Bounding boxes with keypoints

-------

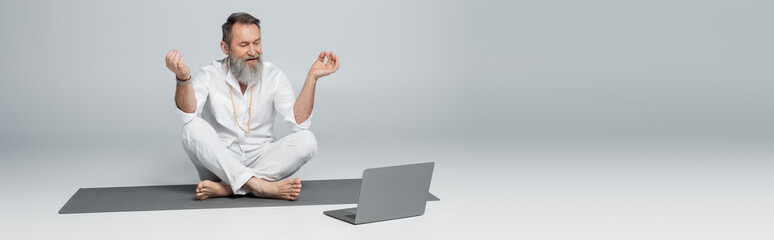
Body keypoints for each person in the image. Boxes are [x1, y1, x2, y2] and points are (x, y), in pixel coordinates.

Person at [164, 12, 339, 200]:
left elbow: (299, 124)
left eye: (257, 42)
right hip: (219, 163)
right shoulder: (209, 74)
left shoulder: (274, 75)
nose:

-------

=== Task to carry out ===
Could you return all of the entries above exactly, without any images?

=== Answer to this task ===
Body keypoints for each person in the image. Boxes are [x1, y1, x2, y2] and points are (x, y), in pixel coordinates.

Person at [164, 12, 339, 200]:
left elbow: (299, 124)
left eye: (257, 42)
right hip: (219, 163)
right shoulder: (209, 74)
left shoulder: (274, 75)
nose:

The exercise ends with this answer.